=== READING TEXT ===
___

How do I segment lost vs damaged claims?
The card pools them. Use ShippyPro’s portal filter to break out, or pair with Failed Deliveries which flags lost-only. Damaged claims need photo evidence within 48 hours of delivery scan; merchants who miss that window lose the claim.
Multi-currency claims, how is the count affected?
Count is currency-blind, one claim is one. The monetary impact lives in Claim Value (open), which FX-converts at claim creation time using the workspace base currency. A multi-country merchant on euros base will see GBP and CHF claims converted at filing-day rates.
Why did my open-claim count drop suddenly?
Three usual reasons. (1) Bulk auto-resolution by a carrier (DHL Express runs weekly batches). (2) Manual write-off by your finance team marking aged claims as resolved-not-paid. (3) Connector reconnect sometimes resyncs status from carrier source-of-truth. Check audit log in the portal.
Should I file claims for every late shipment?
No. Filing has a per-claim labour cost (~10 to 15 minutes for documentation upload) and small-value lates often resolve as on-time on retry; over-filing strains your carrier account-management relationship. Most operators file claims at lost-status threshold (no scan in >7 days) or damage threshold (customer photo evidence). The card reflects what you have filed; under-filing is invisible here, watch Exception Rate for the upstream signal.
How does ShippyPro vs direct-carrier claim filing differ?
ShippyPro’s claims module submits the claim to the carrier on your behalf and tracks status via a uniform interface; carriers still process claims under their own SLA and rules. The card reads ShippyPro’s view; the carrier’s portal remains source-of-truth for payment release. For high-value claims (>EUR 1000), most operators also escalate via direct carrier account contact.
What about EU customs claims (parcels stuck at border)?
ShippyPro tracks these under the same open status with a different sub-reason. Customs claims rarely pay out (the carrier did not lose the parcel; customs held it); the merchant typically pays customs duty/delay surcharge instead. These claims clog the queue but do not cost the carrier directly. Read Shipments by Destination for cross-border lane health.

___

=== SOURCE DATA ===
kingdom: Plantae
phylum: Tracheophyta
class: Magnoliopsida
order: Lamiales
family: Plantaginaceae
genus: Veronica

___

=== ACTIVITY 1 ===
In the claims FAQ, condense the paragraph that begins "ShippyPro's claims module submits" into a short bulleted list that keeps its main facts.
=== ACTIVITY 2 ===
Reproduce word for word the part of the claims FAQ between "The card pools" and "the count affected?", inclusive.

=== ANSWER SECTION 1 ===
- ShippyPro's claims module files the claim with the carrier for you and tracks its status through one uniform interface.
- Carriers still process claims under their own SLA and rules.
- The card shows ShippyPro's view, but the carrier's portal remains the source of truth for payment release.
- For high-value claims (over EUR 1000), most operators also escalate through their direct carrier account contact.

=== ANSWER SECTION 2 ===
The card pools them. Use ShippyPro’s portal filter to break out, or pair with Failed Deliveries which flags lost-only. Damaged claims need photo evidence within 48 hours of delivery scan; merchants who miss that window lose the claim.
Multi-currency claims, how is the count affected?